KS: The other problem is that it’s simultaneously exploiting and satirizing this element of Cold War paranoia. Like a perpetual motion machine running on its own hot air, the thriller aspect is powered by the same wild and crazy theories the satire makes fun of. But for me, there’s more than enough subversive elements sprinkled throughout the story to make it a great movie.

"Great, now I'll have to go back to the store."

KS: As I was watching this, I kept thinking that this was actually a perfect choice for this election day. For obvious reasons, one of the first things my mind went to is the recent conservative book The Manchurian President. The book uses the title to refer to Obama’s supposed ties, social and ideological, to Communists, Leninists, Stalinists, Trotskyites and Mikhail Baryshnikovians. But in the film, the “Manchurian Candidate” is Senator Iselin, a blatant McCarthy figure, who deflects criticism and gains frenzied media attention by accusing others of ties to the Reds. So, when you think about it, the actual Manchurian Candidate-type figure in this current scenario is the author himself.

DF: “I hold in my hand the name of 257 Communists and Stalinists who voted for Barack Obama!”

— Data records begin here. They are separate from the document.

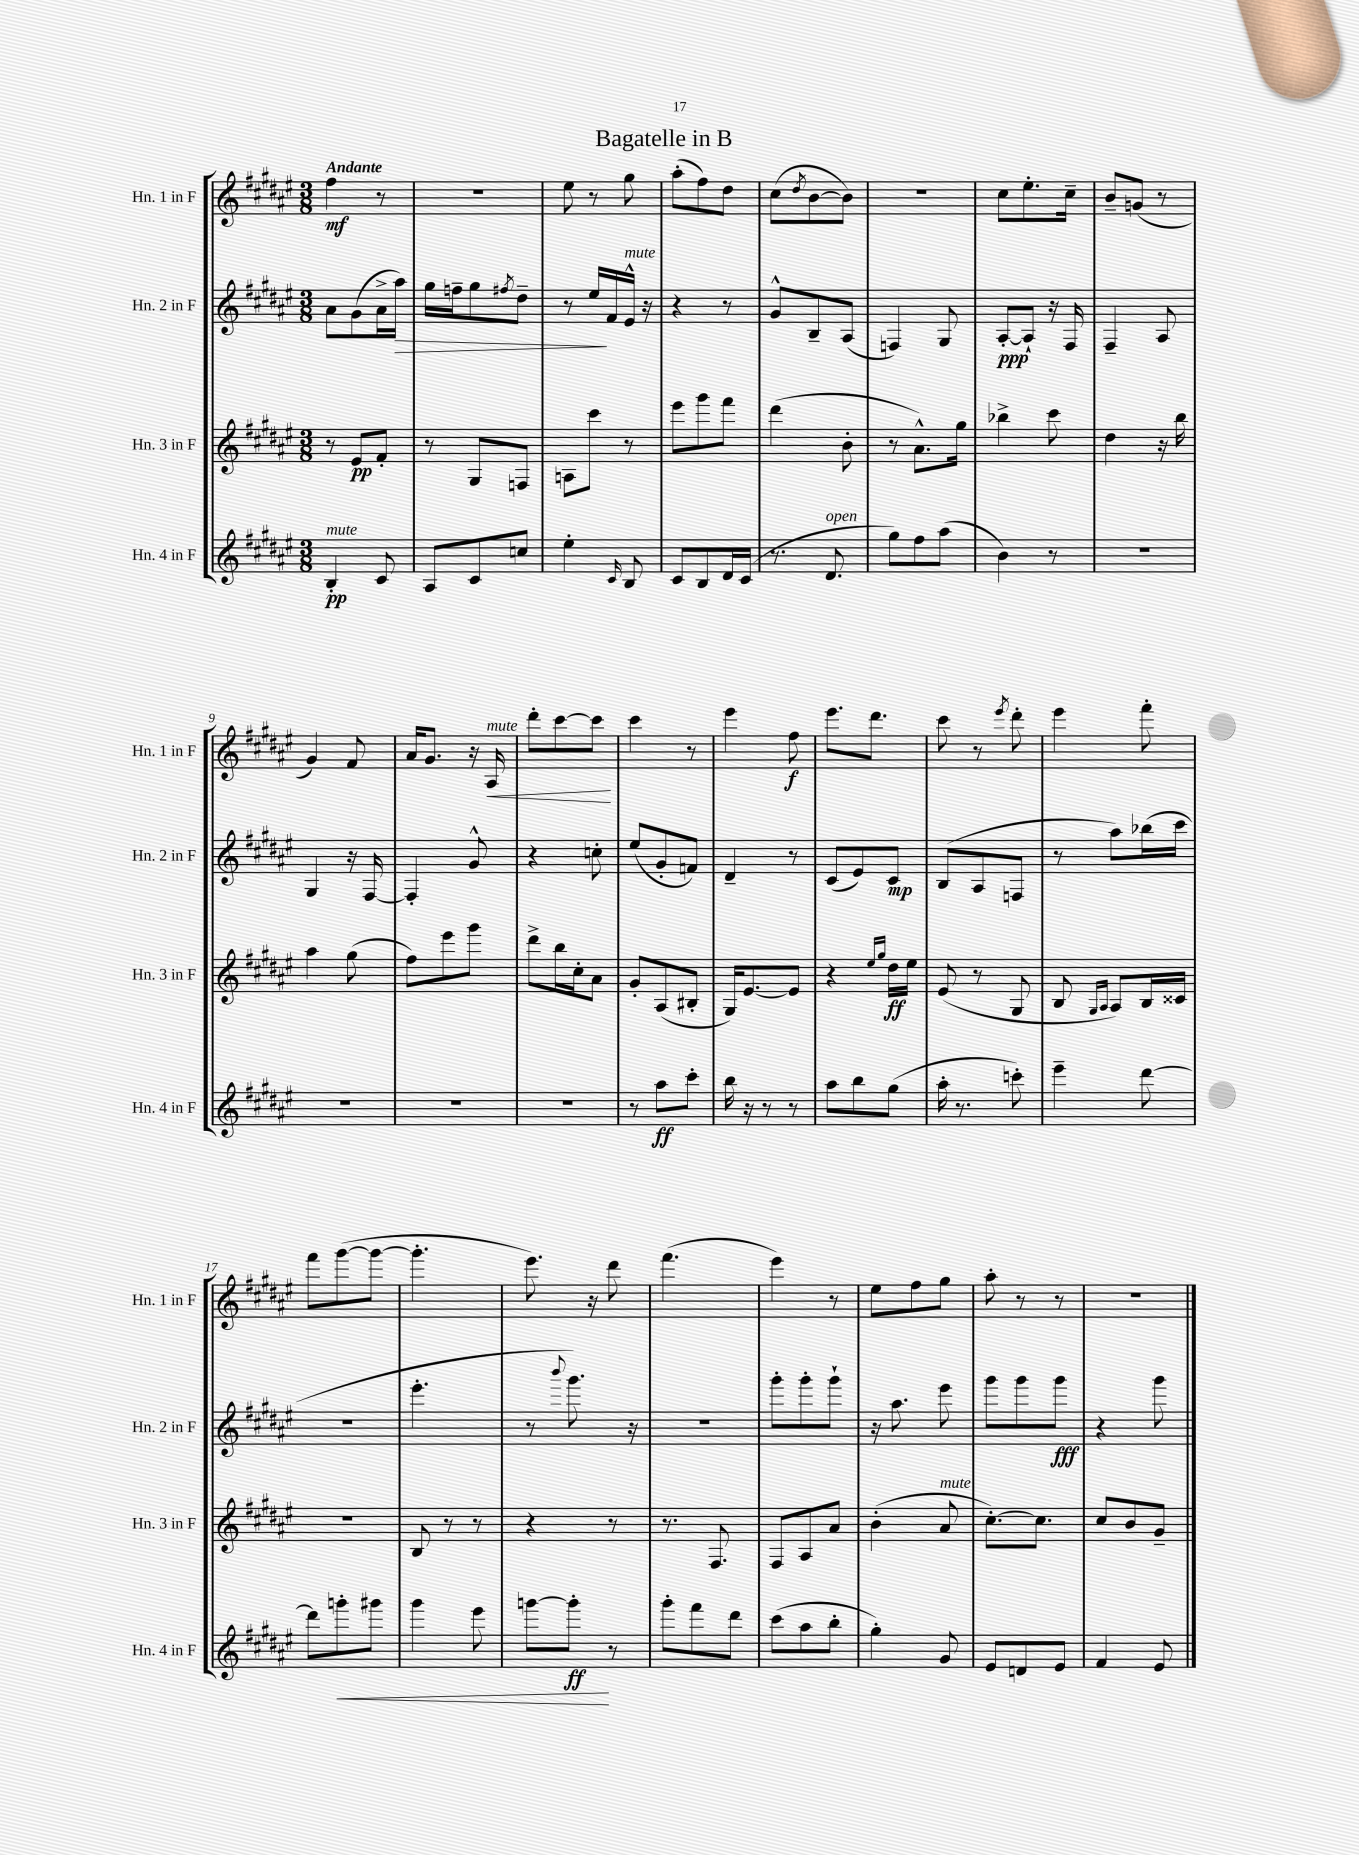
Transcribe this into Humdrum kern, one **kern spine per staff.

**kern	**dynam	**kern	**dynam	**kern	**dynam	**kern	**dynam
*part4	*part4	*part3	*part3	*part2	*part2	*part1	*part1
*staff4	*staff4	*staff3	*staff3	*staff2	*staff2	*staff1	*staff1
*I"Hn. 4 in F	*	*I"Hn. 3 in F	*	*I"Hn. 2 in F	*	*I"Hn. 1 in F	*
*I'Hn. 4 in F	*	*I'Hn. 3 in F	*	*I'Hn. 2 in F	*	*I'Hn. 1 in F	*
*clefG2	*	*clefG2	*	*clefG2	*	*clefG2	*
*k[f#c#g#d#a#e#]	*	*k[f#c#g#d#a#e#]	*	*k[f#c#g#d#a#e#]	*	*k[f#c#g#d#a#e#]	*
*M3/8	*	*M3/8	*	*M3/8	*	*M3/8	*
=1	=1	=1	=1	=1	=1	=1	=1
!	!	!	!	!	!	!LO:TX:a:B:t=Andante	!
!LO:TX:a:i:t=mute	!	!	!	!	!	!	!
4B'/	pp	8r	.	8a#\L	.	4ff#\	mf
.	.	8e#/L	pp	(8g#\	.	.	.
8c#/	.	8f#'/J	.	16a#^\L	.	8r	.
!	!	!	!	!	!LO:HP:b	!	!
.	.	.	.	16aa#\JJ)	>	.	.
=2	=2	=2	=2	=2	=2	=2	=2
8A#/L	.	8r	.	16gg#\LL	.	4.r	.
.	.	.	.	16ffn~\J	.	.	.
8c#/	.	8G#/L	.	8gg#\	.	.	.
.	.	.	.	8qff#X/	.	.	.
8ccn/J	.	8Fn/J	.	8dd#~\J	.	.	.
=3	=3	=3	=3	=3	=3	=3	=3
4ee#'\	.	8An\L	.	8r	.	8ee#\	.
.	.	8ccc#\J	.	16ee#/LL	.	8r	.
.	.	.	.	16f#/	]	.	.
16qqc#/	.	.	.	.	.	.	.
!	!	!	!	!LO:TX:a:i:t=mute	!	!	!
8B/	.	8r	.	16e#^^/JJ	.	8gg#\	.
.	.	.	.	16r	.	.	.
=4	=4	=4	=4	=4	=4	=4	=4
8c#/L	.	8eee#\L	.	4r	.	(8aa#'\L	.
8B/	.	8ggg#\	.	.	.	8ff#\)	.
16d#/L	.	8fff#\J	.	8r	.	8dd#\J	.
(16c#/JJ	.	.	.	.	.	.	.
=5	=5	=5	=5	=5	=5	=5	=5
8.r	.	(4ddd#\	.	8g#^^/L	.	(8cc#\L	.
.	.	.	.	.	.	8qdd#/	.
.	.	.	.	8B~/	.	[8b\	.
!LO:TX:a:i:t=open	!	!	!	!	!	!	!
8.d#/	.	.	.	.	.	.	.
.	.	8b'\	.	(8A#/J	.	8b\J])	.
=6	=6	=6	=6	=6	=6	=6	=6
8gg#\L)	.	8r	.	4Fn/)	.	4.r	.
8ff#\	.	8.a#^^\L)	.	.	.	.	.
(8aa#\J	.	.	.	8G#/	.	.	.
.	.	16gg#\Jk	.	.	.	.	.
=7	=7	=7	=7	=7	=7	=7	=7
4b\)	.	4bb-X^\	.	[8A#'/L	ppp	8cc#\L	.
.	.	.	.	8A#`/J]	.	8.ee#'\	.
8r	.	8ccc#\	.	16r	.	.	.
.	.	.	.	16F#/	.	16cc#~\Jk	.
=8	=8	=8	=8	=8	=8	=8	=8
4.r	.	4dd#\	.	4F#~/	.	8b~/L	.
.	.	.	.	.	.	(8gn/J	.
.	.	16r	.	8A#/	.	8r	.
.	.	16bb\	.	.	.	.	.
!!LO:LB:g=z
=9	=9	=9	=9	=9	=9	=9	=9
4.r	.	4aa#\	.	4G#/	.	4g#/)	.
.	.	(8gg#\	.	16r	.	8f#/	.
.	.	.	.	[16F#/	.	.	.
=10	=10	=10	=10	=10	=10	=10	=10
4.r	.	8ff#\L)	.	4F#'/]	.	16a#/KL	.
.	.	.	.	.	.	8.g#/J	.
.	.	8eee#\	.	.	.	.	.
.	.	8ggg#\J	.	8g#^^/	.	16r	.
!	!	!	!	!	!	!LO:TX:a:i:t=mute	!
!	!	!	!	!	!	!	!LO:HP:b
.	.	.	.	.	.	16A#/	<
=11	=11	=11	=11	=11	=11	=11	=11
4.r	.	8ddd#^\L	.	4r	.	8ddd#'\L	.
.	.	16bb\L	.	.	.	[8ccc#\	.
.	.	16cc#'\J	.	.	.	.	.
.	.	8a#\J	.	8ccn'\	.	8ccc#\J]	.
.	.	.	.	.	.	.	[
=12	=12	=12	=12	=12	=12	=12	=12
8r	.	8g#'/L	.	(8ee#/L	.	4ccc#\	.
8aa#\L	ff	(8A#/	.	8g#'/	.	.	.
8ccc#'\J	.	8B#X'/J	.	8fn/J)	.	8r	.
=13	=13	=13	=13	=13	=13	=13	=13
16bb\	.	16G#/KL)	.	4d#~/	.	4eee#\	.
16r	.	[8.e#/	.	.	.	.	.
8r	.	.	.	.	.	.	.
8r	.	8e#/J]	.	8r	.	8ff#\	f
=14	=14	=14	=14	=14	=14	=14	=14
8aa#\L	.	4r	.	(8c#/L	.	8.eee#\L	.
8bb\	.	.	.	8e#/)	.	.	.
.	.	.	.	.	.	8.ddd#\J	.
.	.	16qqee#/LL	.	.	.	.	.
.	.	16qqgg#/JJ	.	.	.	.	.
(8gg#\J	.	16dd#\LL	ff	8c#/J	mp	.	.
.	.	16ee#\JJ	.	.	.	.	.
=15	=15	=15	=15	=15	=15	=15	=15
16aa#'\	.	(8e#/	.	(8B/L	.	8ccc#\	.
8.r	.	.	.	.	.	.	.
.	.	8r	.	8A#/	.	8r	.
.	.	.	.	.	.	8qeee#/	.
8cccn'\)	.	8G#/	.	8Fn/J	.	8ddd#'\	.
=16	=16	=16	=16	=16	=16	=16	=16
4eee#~\	.	8B/	.	8r	.	4eee#\	.
.	.	16qqG#/LL	.	.	.	.	.
.	.	16qqA#/JJ	.	.	.	.	.
.	.	8A#/L)	.	8aa#\L)	.	.	.
[8ddd#\	.	16B/L	.	(16bb-X\L	.	8fff#'\	.
.	.	16c##X/JJ	.	16ccc#\JJ	.	.	.
!!LO:LB:g=z
=17	=17	=17	=17	=17	=17	=17	=17
8ddd#\L]	.	4.r	.	4.r	.	8fff#\L	.
!	!LO:HP:b	!	!	!	!	!	!
8gggn'\	<	.	.	.	.	([8ggg#\	.
8ggg#X\J	.	.	.	.	.	8ggg#\J_	.
=18	=18	=18	=18	=18	=18	=18	=18
4ggg#\	.	8B/	.	4.eee#'\	.	4.ggg#'\]	.
.	.	8r	.	.	.	.	.
8eee#\	.	8r	.	.	.	.	.
=19	=19	=19	=19	=19	=19	=19	=19
[8gggn\L	.	4r	.	8r	.	8.eee#\)	.
.	.	.	.	8qqbbb/	.	.	.
8ggg'\J]	ff	.	.	8.ggg#\)	.	.	.
.	.	.	.	.	.	16r	.
8r	[	8r	.	.	.	8ddd#\	.
.	.	.	.	16r	.	.	.
=20	=20	=20	=20	=20	=20	=20	=20
8ggg#'\L	.	8.r	.	4.r	.	(4.fff#\	.
8fff#\	.	.	.	.	.	.	.
.	.	8.F#/	.	.	.	.	.
8ddd#\J	.	.	.	.	.	.	.
=21	=21	=21	=21	=21	=21	=21	=21
(8ccc#\L	.	8F#/L	.	8ggg#'\L	.	4eee#\)	.
8aa#\	.	8A#/	.	8ggg#'\	.	.	.
8bb'\J	.	8a#/J	.	8ggg#`\J	.	8r	.
=22	=22	=22	=22	=22	=22	=22	=22
4gg#'\)	.	(4b'\	.	16r	.	8ee#\L	.
.	.	.	.	8.aa#\	.	.	.
.	.	.	.	.	.	8ff#\	.
!	!	!LO:TX:a:i:t=mute	!	!	!	!	!
8g#/	.	8a#/	.	8eee#\	.	8gg#\J	.
=23	=23	=23	=23	=23	=23	=23	=23
8e#/L	.	[8.cc#'\L)	.	8ggg#\L	.	8aa#'\	.
8dn/	.	.	.	8ggg#\	.	8r	.
.	.	8.cc#\J]	.	.	.	.	.
8e#/J	.	.	.	8ggg#\J	fff	8r	.
=24	=24	=24	=24	=24	=24	=24	=24
4f#/	.	8cc#/L	.	4r	.	4.r	.
.	.	8b/	.	.	.	.	.
8e#/	.	8g#~/J	.	8ggg#\	.	.	.
==	==	==	==	==	==	==	==
*-	*-	*-	*-	*-	*-	*-	*-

KS: In 1962, this movie was already satirizing that sort of scare tactic. You’d think that 48 years later, two decades after the fall of the Soviet Union, we’d be done with that. Naming your McCarthy-lite political book The Manchurian President is like earnestly quoting Howard Beale or starting a fight club. You’re kinda missing the point.

DF: I’m beginning to suspect that you’re a socialist, Keith. You do have a gigantic poster of Stalin hanging on your wall.

KS: Is that who that is? I thought it was Super Mario.

Comrade Staskiewicz, pictured here in the offices of Entertainment Weekly.

Next Week (Friday): Rachel McAdams stars in Morning Glory as a workaholic TV producer. In Broadcast News, Holly Hunter also played a workaholic TV producer, but since her film was rated R, she could swear!


Comments (3 total) Add your comment
  • Terry

    A great double feature is pairing this with Suddenly, a little known thriller with Sinatra as a would be presidential assassin.

  • laylagalise

    Great post! Can’t wait for next week- I love “Broadcast News” unconditionally (every Albert Brooks scene is perfect).

  • Glen

    Just a note of appreciation for PopWatch Rewind — I discovered it about 8 weeks in, and fervently caught up on the previous posts during the next hour, dropping all other work. My wife nearly fell out of her chair laughing at the article on My Cousin Vinny, one of her favorite semi-guilty pleasures. Thanks Darren and Keith!